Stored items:
————————
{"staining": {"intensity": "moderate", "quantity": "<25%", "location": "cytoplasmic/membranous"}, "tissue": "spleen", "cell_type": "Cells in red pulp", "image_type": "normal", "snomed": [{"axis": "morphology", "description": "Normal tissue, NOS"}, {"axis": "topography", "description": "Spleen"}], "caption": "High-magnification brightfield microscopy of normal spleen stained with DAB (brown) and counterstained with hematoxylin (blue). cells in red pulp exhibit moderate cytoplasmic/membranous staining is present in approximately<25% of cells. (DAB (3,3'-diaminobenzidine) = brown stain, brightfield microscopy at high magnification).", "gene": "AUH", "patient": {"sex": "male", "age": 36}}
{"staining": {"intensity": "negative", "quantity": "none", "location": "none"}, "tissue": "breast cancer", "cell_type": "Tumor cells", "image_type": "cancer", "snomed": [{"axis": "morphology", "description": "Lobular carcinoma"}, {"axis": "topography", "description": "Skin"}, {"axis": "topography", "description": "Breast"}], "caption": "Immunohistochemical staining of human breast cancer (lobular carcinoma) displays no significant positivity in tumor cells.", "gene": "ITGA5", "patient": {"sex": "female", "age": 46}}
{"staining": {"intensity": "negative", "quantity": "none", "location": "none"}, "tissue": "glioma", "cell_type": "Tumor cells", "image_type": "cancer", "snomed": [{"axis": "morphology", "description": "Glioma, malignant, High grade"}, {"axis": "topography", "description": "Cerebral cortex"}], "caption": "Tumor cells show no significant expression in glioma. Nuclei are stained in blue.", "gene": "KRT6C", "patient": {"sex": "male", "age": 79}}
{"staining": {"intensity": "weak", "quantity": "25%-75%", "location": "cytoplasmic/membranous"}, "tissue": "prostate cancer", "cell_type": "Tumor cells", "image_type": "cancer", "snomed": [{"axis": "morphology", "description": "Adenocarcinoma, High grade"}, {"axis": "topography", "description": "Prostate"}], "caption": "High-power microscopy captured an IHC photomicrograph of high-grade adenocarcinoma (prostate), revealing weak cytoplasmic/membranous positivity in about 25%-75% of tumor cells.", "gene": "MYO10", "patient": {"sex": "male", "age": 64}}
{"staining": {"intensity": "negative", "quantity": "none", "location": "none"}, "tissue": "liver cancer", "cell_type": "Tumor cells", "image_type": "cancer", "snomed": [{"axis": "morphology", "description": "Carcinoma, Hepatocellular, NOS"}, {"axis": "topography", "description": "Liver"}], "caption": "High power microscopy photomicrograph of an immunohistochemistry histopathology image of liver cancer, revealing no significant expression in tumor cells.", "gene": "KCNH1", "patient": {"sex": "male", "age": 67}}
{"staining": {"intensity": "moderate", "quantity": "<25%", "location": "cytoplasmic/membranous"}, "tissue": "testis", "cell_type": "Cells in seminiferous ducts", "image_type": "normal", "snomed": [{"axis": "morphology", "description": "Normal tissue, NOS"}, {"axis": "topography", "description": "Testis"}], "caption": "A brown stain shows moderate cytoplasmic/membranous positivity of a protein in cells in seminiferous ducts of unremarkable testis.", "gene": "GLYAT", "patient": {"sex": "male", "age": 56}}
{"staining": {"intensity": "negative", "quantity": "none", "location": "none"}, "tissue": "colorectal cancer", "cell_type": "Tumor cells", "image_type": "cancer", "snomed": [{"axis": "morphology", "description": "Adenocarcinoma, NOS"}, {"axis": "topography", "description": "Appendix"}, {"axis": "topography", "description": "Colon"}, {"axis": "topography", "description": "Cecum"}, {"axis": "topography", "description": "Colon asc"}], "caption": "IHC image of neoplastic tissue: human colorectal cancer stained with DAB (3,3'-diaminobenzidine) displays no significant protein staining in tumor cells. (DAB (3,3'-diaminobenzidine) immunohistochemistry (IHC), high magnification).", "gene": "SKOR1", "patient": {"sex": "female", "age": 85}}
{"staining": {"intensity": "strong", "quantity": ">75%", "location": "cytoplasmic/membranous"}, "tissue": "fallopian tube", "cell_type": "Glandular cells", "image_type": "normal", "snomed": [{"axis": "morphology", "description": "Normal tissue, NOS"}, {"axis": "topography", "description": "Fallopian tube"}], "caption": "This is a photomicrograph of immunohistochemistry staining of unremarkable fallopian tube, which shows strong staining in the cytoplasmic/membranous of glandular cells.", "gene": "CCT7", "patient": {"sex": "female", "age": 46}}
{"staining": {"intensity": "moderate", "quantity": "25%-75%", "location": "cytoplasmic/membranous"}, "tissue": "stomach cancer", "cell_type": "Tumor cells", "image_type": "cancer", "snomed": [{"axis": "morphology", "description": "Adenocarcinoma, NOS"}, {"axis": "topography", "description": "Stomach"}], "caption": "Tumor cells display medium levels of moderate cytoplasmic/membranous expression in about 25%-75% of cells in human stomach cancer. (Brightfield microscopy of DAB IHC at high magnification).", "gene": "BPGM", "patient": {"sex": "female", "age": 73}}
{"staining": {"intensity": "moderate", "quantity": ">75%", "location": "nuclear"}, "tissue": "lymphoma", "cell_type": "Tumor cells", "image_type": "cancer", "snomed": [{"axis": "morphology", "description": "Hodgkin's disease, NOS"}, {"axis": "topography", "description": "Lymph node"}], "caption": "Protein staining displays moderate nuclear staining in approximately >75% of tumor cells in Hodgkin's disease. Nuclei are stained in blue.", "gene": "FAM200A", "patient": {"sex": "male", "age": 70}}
————————
TASK DESCRIPTION: The answer must be a word-for-word transcription of every record above.

ANSWER SECTION:
{"staining": {"intensity": "moderate", "quantity": "<25%", "location": "cytoplasmic/membranous"}, "tissue": "spleen", "cell_type": "Cells in red pulp", "image_type": "normal", "snomed": [{"axis": "morphology", "description": "Normal tissue, NOS"}, {"axis": "topography", "description": "Spleen"}], "caption": "High-magnification brightfield microscopy of normal spleen stained with DAB (brown) and counterstained with hematoxylin (blue). cells in red pulp exhibit moderate cytoplasmic/membranous staining is present in approximately<25% of cells. (DAB (3,3'-diaminobenzidine) = brown stain, brightfield microscopy at high magnification).", "gene": "AUH", "patient": {"sex": "male", "age": 36}}
{"staining": {"intensity": "negative", "quantity": "none", "location": "none"}, "tissue": "breast cancer", "cell_type": "Tumor cells", "image_type": "cancer", "snomed": [{"axis": "morphology", "description": "Lobular carcinoma"}, {"axis": "topography", "description": "Skin"}, {"axis": "topography", "description": "Breast"}], "caption": "Immunohistochemical staining of human breast cancer (lobular carcinoma) displays no significant positivity in tumor cells.", "gene": "ITGA5", "patient": {"sex": "female", "age": 46}}
{"staining": {"intensity": "negative", "quantity": "none", "location": "none"}, "tissue": "glioma", "cell_type": "Tumor cells", "image_type": "cancer", "snomed": [{"axis": "morphology", "description": "Glioma, malignant, High grade"}, {"axis": "topography", "description": "Cerebral cortex"}], "caption": "Tumor cells show no significant expression in glioma. Nuclei are stained in blue.", "gene": "KRT6C", "patient": {"sex": "male", "age": 79}}
{"staining": {"intensity": "weak", "quantity": "25%-75%", "location": "cytoplasmic/membranous"}, "tissue": "prostate cancer", "cell_type": "Tumor cells", "image_type": "cancer", "snomed": [{"axis": "morphology", "description": "Adenocarcinoma, High grade"}, {"axis": "topography", "description": "Prostate"}], "caption": "High-power microscopy captured an IHC photomicrograph of high-grade adenocarcinoma (prostate), revealing weak cytoplasmic/membranous positivity in about 25%-75% of tumor cells.", "gene": "MYO10", "patient": {"sex": "male", "age": 64}}
{"staining": {"intensity": "negative", "quantity": "none", "location": "none"}, "tissue": "liver cancer", "cell_type": "Tumor cells", "image_type": "cancer", "snomed": [{"axis": "morphology", "description": "Carcinoma, Hepatocellular, NOS"}, {"axis": "topography", "description": "Liver"}], "caption": "High power microscopy photomicrograph of an immunohistochemistry histopathology image of liver cancer, revealing no significant expression in tumor cells.", "gene": "KCNH1", "patient": {"sex": "male", "age": 67}}
{"staining": {"intensity": "moderate", "quantity": "<25%", "location": "cytoplasmic/membranous"}, "tissue": "testis", "cell_type": "Cells in seminiferous ducts", "image_type": "normal", "snomed": [{"axis": "morphology", "description": "Normal tissue, NOS"}, {"axis": "topography", "description": "Testis"}], "caption": "A brown stain shows moderate cytoplasmic/membranous positivity of a protein in cells in seminiferous ducts of unremarkable testis.", "gene": "GLYAT", "patient": {"sex": "male", "age": 56}}
{"staining": {"intensity": "negative", "quantity": "none", "location": "none"}, "tissue": "colorectal cancer", "cell_type": "Tumor cells", "image_type": "cancer", "snomed": [{"axis": "morphology", "description": "Adenocarcinoma, NOS"}, {"axis": "topography", "description": "Appendix"}, {"axis": "topography", "description": "Colon"}, {"axis": "topography", "description": "Cecum"}, {"axis": "topography", "description": "Colon asc"}], "caption": "IHC image of neoplastic tissue: human colorectal cancer stained with DAB (3,3'-diaminobenzidine) displays no significant protein staining in tumor cells. (DAB (3,3'-diaminobenzidine) immunohistochemistry (IHC), high magnification).", "gene": "SKOR1", "patient": {"sex": "female", "age": 85}}
{"staining": {"intensity": "strong", "quantity": ">75%", "location": "cytoplasmic/membranous"}, "tissue": "fallopian tube", "cell_type": "Glandular cells", "image_type": "normal", "snomed": [{"axis": "morphology", "description": "Normal tissue, NOS"}, {"axis": "topography", "description": "Fallopian tube"}], "caption": "This is a photomicrograph of immunohistochemistry staining of unremarkable fallopian tube, which shows strong staining in the cytoplasmic/membranous of glandular cells.", "gene": "CCT7", "patient": {"sex": "female", "age": 46}}
{"staining": {"intensity": "moderate", "quantity": "25%-75%", "location": "cytoplasmic/membranous"}, "tissue": "stomach cancer", "cell_type": "Tumor cells", "image_type": "cancer", "snomed": [{"axis": "morphology", "description": "Adenocarcinoma, NOS"}, {"axis": "topography", "description": "Stomach"}], "caption": "Tumor cells display medium levels of moderate cytoplasmic/membranous expression in about 25%-75% of cells in human stomach cancer. (Brightfield microscopy of DAB IHC at high magnification).", "gene": "BPGM", "patient": {"sex": "female", "age": 73}}
{"staining": {"intensity": "moderate", "quantity": ">75%", "location": "nuclear"}, "tissue": "lymphoma", "cell_type": "Tumor cells", "image_type": "cancer", "snomed": [{"axis": "morphology", "description": "Hodgkin's disease, NOS"}, {"axis": "topography", "description": "Lymph node"}], "caption": "Protein staining displays moderate nuclear staining in approximately >75% of tumor cells in Hodgkin's disease. Nuclei are stained in blue.", "gene": "FAM200A", "patient": {"sex": "male", "age": 70}}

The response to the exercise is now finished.